:: TASK REQUIREMENTS ::
For the string "εταιρείες", find every matching line in the records and copy it.

:: Dataset entries ::
━━━━━━━━━━━━━━━━━━━━
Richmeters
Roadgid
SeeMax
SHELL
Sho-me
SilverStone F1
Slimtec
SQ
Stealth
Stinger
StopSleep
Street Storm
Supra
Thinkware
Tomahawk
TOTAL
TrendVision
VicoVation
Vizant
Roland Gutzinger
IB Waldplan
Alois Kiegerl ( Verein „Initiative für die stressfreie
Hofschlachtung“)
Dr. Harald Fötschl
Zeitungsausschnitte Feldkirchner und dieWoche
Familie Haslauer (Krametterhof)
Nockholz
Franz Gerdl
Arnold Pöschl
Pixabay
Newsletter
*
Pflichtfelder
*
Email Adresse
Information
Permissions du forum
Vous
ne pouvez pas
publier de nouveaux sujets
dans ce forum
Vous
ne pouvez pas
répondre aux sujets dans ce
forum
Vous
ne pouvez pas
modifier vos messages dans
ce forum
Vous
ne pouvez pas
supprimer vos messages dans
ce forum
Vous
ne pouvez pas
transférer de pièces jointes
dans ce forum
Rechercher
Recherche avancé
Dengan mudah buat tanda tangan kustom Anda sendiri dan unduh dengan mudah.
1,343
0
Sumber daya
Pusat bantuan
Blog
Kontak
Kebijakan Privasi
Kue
━━━━━━━━━━━━━━━━━━━━
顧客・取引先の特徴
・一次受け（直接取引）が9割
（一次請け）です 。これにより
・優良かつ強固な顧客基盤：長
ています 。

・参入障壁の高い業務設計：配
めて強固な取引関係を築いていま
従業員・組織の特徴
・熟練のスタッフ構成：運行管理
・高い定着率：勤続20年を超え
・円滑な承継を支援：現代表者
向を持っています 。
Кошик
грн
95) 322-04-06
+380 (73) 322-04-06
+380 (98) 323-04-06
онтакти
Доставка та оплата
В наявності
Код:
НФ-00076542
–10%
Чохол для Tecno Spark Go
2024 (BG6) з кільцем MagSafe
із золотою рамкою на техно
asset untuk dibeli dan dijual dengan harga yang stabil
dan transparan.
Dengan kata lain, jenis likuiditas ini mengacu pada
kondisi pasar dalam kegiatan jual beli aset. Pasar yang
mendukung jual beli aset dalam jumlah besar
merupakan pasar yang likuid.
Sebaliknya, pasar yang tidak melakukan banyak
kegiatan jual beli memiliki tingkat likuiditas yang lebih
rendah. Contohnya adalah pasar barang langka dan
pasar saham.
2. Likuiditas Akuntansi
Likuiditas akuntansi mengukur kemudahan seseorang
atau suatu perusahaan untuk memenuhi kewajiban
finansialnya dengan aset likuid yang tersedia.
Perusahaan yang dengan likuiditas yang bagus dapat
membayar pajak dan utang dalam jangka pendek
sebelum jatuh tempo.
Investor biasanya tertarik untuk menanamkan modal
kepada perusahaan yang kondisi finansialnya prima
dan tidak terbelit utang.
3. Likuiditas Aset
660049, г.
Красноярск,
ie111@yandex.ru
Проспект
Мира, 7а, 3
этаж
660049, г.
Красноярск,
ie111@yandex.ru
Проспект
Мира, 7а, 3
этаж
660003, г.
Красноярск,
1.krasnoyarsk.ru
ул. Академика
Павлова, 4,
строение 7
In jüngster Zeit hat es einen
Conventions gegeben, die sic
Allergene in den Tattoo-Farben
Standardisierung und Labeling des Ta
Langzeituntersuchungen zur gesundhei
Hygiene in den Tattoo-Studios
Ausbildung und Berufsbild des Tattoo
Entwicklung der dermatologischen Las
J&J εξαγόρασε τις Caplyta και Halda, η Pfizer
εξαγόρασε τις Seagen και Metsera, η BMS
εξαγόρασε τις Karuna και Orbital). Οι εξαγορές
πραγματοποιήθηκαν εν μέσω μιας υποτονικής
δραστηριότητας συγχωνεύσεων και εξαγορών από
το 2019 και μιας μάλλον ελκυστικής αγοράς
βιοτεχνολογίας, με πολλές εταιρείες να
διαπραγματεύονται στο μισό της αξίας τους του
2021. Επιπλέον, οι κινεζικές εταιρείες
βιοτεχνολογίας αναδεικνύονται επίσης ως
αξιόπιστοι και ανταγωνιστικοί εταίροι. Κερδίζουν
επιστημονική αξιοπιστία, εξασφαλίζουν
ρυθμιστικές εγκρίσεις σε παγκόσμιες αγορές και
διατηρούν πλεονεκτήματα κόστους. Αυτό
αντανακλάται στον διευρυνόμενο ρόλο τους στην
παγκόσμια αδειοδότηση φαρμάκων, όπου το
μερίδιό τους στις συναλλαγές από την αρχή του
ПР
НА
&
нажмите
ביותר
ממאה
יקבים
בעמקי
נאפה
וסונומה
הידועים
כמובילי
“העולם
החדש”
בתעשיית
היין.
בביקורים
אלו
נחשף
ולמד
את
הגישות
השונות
━━━━━━━━━━━━━━━━━━━━
:: SOLUTION FOR THIS TASK ::
βιοτεχνολογίας, με πολλές εταιρείες να
2021. Επιπλέον, οι κινεζικές εταιρείες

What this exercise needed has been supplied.